Despite it self-evident weakness, and its inability to reach conclusions and take actions commensurate to the problem the COP conferences are important in raising global awareness of the problems and as a focal point of struggle for real and decisive action. The climate movement is right to take these conference seriously and to place demands on them that would begin to have positive results. Those who argue that we (the movement) should have nothing to do with the process should think again.

Stopping climate change and environmental destruction, however, will not be resolved by COP conferences but will require the broadest possible coalition of forces ever built – and the struggle around the COP conferences is important in building such a movement.

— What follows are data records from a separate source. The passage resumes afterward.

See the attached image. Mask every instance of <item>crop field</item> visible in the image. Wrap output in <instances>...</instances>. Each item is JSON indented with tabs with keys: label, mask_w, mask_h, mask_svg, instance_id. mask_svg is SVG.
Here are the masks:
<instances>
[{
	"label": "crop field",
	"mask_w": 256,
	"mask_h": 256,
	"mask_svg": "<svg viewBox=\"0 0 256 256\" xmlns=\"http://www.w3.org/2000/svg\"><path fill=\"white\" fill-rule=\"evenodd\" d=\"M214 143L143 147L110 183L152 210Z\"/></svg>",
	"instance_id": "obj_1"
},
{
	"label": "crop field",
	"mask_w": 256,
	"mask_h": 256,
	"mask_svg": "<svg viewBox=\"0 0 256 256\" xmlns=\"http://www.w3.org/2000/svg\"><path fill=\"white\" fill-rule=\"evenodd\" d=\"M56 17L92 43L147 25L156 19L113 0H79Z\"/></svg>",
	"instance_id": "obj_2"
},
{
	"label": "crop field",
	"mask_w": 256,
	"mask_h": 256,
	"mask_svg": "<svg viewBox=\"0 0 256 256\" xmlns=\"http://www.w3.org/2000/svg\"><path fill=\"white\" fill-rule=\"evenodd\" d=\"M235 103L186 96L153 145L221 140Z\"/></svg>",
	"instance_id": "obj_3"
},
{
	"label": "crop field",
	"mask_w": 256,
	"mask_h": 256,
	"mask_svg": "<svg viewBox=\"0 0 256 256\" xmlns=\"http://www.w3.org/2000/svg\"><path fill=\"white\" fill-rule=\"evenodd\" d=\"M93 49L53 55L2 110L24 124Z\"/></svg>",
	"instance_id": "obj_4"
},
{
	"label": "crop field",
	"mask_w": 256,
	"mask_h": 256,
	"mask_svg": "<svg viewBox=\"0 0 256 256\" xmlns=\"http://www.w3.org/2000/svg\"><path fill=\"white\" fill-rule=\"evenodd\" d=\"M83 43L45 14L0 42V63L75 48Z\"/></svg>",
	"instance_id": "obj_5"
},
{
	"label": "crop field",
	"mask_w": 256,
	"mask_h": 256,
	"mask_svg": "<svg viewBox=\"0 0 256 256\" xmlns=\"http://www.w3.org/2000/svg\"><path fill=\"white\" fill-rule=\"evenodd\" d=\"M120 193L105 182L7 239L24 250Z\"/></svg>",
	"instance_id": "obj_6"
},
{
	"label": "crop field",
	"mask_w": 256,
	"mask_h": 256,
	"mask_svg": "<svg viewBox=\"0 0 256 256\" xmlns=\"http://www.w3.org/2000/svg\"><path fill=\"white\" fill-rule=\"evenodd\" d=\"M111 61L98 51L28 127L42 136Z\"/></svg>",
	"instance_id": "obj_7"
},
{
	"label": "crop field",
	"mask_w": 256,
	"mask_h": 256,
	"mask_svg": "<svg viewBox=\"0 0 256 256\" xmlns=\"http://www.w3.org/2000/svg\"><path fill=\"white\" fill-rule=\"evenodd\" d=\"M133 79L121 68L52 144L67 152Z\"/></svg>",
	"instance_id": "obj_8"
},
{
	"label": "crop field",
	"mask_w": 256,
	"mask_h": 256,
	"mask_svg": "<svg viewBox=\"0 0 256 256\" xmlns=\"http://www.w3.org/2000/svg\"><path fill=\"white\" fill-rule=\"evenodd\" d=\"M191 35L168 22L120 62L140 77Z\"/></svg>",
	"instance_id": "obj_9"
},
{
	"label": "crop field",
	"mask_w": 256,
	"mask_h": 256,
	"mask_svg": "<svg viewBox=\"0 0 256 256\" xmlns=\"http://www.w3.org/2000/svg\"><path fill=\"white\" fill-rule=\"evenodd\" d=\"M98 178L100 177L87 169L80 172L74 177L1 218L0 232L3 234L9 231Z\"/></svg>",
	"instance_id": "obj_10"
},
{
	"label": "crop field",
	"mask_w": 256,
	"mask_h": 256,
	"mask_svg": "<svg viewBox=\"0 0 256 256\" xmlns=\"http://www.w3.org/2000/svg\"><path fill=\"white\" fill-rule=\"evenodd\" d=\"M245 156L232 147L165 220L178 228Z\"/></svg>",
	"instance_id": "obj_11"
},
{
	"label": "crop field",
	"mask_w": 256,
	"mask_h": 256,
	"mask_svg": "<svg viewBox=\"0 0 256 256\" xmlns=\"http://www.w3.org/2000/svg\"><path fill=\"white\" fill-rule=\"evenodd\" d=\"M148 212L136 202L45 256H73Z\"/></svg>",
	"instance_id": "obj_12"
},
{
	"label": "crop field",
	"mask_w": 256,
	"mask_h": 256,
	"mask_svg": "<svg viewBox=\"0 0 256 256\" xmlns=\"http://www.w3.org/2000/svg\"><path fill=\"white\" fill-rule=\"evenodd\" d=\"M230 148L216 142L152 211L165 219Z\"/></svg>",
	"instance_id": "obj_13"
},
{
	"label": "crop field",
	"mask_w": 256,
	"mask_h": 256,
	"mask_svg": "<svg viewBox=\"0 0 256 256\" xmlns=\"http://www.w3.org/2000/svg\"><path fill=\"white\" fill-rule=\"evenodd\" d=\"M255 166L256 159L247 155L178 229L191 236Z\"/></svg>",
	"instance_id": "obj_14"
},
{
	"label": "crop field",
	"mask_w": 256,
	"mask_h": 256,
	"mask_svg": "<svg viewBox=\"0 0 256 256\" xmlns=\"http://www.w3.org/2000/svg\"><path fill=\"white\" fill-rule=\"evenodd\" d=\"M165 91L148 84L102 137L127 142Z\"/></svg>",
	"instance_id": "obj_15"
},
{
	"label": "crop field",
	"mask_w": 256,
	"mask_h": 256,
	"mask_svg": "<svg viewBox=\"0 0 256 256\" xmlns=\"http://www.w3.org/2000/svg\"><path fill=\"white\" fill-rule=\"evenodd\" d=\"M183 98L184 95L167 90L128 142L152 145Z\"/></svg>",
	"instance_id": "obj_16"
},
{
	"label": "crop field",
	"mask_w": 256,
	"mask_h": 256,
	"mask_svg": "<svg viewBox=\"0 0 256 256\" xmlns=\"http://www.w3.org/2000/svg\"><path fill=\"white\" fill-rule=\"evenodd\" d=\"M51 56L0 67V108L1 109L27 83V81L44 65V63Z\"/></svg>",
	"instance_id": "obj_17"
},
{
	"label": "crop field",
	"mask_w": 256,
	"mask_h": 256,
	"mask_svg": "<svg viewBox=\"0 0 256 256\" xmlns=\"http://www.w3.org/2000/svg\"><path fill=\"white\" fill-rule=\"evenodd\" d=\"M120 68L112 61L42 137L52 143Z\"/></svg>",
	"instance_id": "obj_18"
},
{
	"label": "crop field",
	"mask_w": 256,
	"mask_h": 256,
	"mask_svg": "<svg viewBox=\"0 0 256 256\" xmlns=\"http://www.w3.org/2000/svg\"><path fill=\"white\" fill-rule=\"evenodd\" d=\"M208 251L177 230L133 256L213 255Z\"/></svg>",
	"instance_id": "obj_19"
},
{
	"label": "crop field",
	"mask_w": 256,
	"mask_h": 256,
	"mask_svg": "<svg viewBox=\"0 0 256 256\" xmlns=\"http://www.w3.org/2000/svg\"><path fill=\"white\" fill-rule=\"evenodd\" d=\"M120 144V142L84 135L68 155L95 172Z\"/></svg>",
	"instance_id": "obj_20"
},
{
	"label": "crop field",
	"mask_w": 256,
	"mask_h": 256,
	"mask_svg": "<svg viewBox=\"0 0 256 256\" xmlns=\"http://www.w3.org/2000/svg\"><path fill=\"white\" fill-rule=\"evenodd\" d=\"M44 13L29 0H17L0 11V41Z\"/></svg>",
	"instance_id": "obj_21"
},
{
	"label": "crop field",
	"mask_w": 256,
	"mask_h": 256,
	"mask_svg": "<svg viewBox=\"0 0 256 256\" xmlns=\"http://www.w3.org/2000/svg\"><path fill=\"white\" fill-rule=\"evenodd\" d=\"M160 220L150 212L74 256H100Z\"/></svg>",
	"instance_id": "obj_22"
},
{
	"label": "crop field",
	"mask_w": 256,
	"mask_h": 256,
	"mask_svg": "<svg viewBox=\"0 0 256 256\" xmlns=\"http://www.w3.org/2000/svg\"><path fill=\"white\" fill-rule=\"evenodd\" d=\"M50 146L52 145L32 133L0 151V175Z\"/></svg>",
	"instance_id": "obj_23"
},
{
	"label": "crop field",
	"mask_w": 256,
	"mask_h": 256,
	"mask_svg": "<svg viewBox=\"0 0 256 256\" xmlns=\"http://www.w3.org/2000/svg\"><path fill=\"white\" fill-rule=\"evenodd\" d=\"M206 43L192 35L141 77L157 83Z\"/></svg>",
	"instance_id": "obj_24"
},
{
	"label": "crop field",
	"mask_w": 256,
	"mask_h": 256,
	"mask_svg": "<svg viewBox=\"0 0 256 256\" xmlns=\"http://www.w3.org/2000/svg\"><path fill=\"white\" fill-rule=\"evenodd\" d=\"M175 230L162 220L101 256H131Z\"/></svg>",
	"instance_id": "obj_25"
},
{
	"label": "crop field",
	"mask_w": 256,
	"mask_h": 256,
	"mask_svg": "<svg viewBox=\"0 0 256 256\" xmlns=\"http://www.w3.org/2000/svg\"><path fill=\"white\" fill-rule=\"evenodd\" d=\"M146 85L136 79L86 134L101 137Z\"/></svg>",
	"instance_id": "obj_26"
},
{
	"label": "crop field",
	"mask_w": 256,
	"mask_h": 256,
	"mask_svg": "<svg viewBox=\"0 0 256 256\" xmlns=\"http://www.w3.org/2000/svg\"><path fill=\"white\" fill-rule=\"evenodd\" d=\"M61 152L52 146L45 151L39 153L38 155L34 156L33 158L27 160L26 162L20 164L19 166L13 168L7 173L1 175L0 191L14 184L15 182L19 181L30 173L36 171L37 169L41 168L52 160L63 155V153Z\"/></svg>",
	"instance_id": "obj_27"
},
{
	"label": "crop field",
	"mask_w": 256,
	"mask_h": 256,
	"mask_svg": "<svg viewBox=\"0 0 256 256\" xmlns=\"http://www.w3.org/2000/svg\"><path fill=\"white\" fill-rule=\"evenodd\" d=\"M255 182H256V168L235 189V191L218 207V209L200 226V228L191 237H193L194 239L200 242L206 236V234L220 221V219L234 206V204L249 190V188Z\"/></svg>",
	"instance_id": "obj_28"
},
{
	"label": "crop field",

Such a movement must include vast range of activists from those defending the forests and the fresh water resources to those that are resisting the damming of rivers that destroy the existing ecosystems. It must include the indigenous peoples who have been the backbone of so many of these struggles along with the young school strikers, and those supporting them who have been so inspirational over the past two years. And it should include the activists of XR who have brought new energy into the movement over the same period of time.

It will also need to embrace the more radical Green Parties alongside the big NGOs such as Friends of the Earth, Greenpeace, WWF, the RSPB, which have grown and radicalised in recent years alongside the newer groupings that have come on the scene such as Avaaz and 38 Degrees. These organisations have radicalised, particularly in the run up to Paris, and have an impressive mobilising ability. Such a movement has to look wider, to embrace the trade union movement, and also the indigenous peoples around the world along with major social movements, such as La Via Campesina and the Brazilian Landless Workers Movement (MST).

The involvement of the trade unions is also crucial, though it remains difficult in such a defensive period. Progress has been made, however, via initiatives such as the campaign for a Million Green Jobs in Britain, which has the support of most major trade unions and the TUC, and the ‘just transition’ campaign (i.e. a socially just transition from fossil fuel to green jobs) which has the support of the ITUC at the international level, and addresses the issue of job protection in the course of the changeover to renewable energy. This opens the door for a deeper involvement of the trade unions in the ecological struggle.

The real test, however, will be whether it can embrace a much wider movement as the crisis develops drawing in the many millions who have not been climate activists but are driven to resist by the impact of the crisis on their lives and their chances of survival.